In Hinch’s case, he and a team of researchers, along with members of the St’át’imc First Nation, took a deep dive into the life cycles of salmon originating from the Chilko River.
Electronic transmitters the size of a Tic Tac were placed on both juvenile and adult salmon, which would then send signals to hundreds of receivers, referred to as listening stations, spread across the Fraser River and Strait of Georgia. Throughout the process, Hinch’s team gleaned insights into the fish’s travel patterns and preferences, mortality rates and physiology.
“This was the first time anyone had ever done it, so it was all new,” Hinch said. “We didn’t even know if we could put transmitters in the fish this size and whether they would survive.”
With some salmon runs in B.C. recording a dismal one per cent return rate, survival was the name of the game throughout Hinch’s research.
His work in freshwater ecosystems was particularly eye opening.
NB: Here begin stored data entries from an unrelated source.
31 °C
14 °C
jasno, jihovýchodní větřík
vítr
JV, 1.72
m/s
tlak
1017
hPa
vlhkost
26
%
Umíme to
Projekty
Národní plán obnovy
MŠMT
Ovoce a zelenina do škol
The usual suspects — climate change, pollution, overpopulation — were not responsible for dizzying mortality rates among juvenile salmon.
Instead, it was nature doing its thing.
Hinch’s team noticed millions of young fish moving only after dark, a behavioural pattern that was unusual and pointed to predators on the prowl. A separate study altogether found that bull trout would move out of Chilko Lake at night and into barely a metre of water in a section of the Chilko River where the young fish had to pass through.
Cue the feeding frenzy.
“These trout were gorging themselves,” Hinch said. “If you were to pump their stomachs, you would have up to 85 juvenile salmon in their stomach at one time.”
Those findings helped tie up other ends of research that show turbid, murky water is ideal for those same fish. And in fact, once the fish reached those conditions further down the Fraser, their mortality rates dropped to almost non-existent levels.
Other first-of-their kind findings showed that predators sought out injured or sick fish specifically. That was long believed the case anecdotally, but not recorded in a research setting.
“You learn in school that the predator will always take the weak fish, but this was the first time you could actually say definitively, ‘Yes, these predators somehow are picking up these fish that are physiologically compromised in some fashion,’” Hinch said. “We still don’t know how they’re doing it and we’d like to figure it out. But that’s remarkable finding.”
Given that so few salmon make it from freshwater to the ocean, Hinch’s research focus now turns to the marine environment. While the freshwater research pointed to natural deaths, the same likely won’t be said about Hinch’s findings in the Strait of Georgia.
“There’s no doubt that these fish, when they get out into the ocean, are into an ocean that’s much warmer, somewhat more acidic and somewhat less productive from a food sense,” Hinch said. “We used to have returns of 10 per cent. Now we’re down to one per cent. That is an ocean effect, clearly. Things are changing out there.”